[Named joint coordinates]

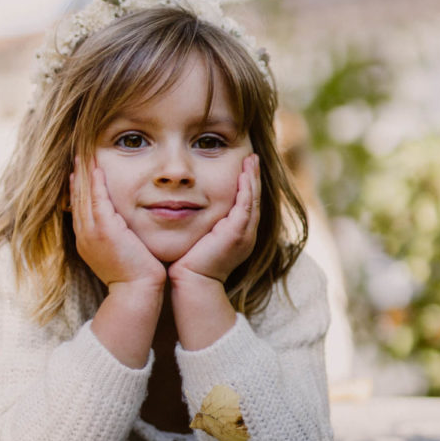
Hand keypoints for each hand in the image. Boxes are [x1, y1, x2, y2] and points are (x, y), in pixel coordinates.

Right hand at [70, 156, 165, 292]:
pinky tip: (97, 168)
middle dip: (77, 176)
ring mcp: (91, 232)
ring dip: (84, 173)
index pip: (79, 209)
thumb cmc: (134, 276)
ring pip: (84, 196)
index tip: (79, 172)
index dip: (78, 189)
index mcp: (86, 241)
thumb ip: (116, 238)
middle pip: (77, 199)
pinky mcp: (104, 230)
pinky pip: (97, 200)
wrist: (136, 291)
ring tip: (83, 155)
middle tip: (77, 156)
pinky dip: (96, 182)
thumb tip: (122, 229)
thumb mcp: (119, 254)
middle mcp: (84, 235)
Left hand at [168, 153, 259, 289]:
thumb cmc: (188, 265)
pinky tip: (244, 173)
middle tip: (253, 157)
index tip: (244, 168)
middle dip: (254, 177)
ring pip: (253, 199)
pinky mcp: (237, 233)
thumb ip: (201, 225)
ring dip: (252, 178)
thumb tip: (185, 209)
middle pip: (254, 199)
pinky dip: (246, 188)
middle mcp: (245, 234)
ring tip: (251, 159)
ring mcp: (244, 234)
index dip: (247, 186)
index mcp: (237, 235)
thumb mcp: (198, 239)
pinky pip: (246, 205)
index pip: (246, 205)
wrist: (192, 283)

--

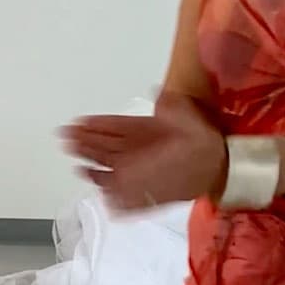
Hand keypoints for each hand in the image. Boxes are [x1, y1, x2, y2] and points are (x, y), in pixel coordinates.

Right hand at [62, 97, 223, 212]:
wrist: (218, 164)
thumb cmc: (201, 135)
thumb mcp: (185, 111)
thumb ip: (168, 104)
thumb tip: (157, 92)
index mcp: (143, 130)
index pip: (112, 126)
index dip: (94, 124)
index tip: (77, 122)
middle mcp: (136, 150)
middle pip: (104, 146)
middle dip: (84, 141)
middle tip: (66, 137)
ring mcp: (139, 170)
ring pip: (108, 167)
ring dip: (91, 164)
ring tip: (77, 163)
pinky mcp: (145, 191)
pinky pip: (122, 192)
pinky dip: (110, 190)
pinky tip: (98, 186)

ASSIGNED TASK: Identify how many lines in the entries above contain the word "ring" and provide only that figure.

ANSWER SPACE: 12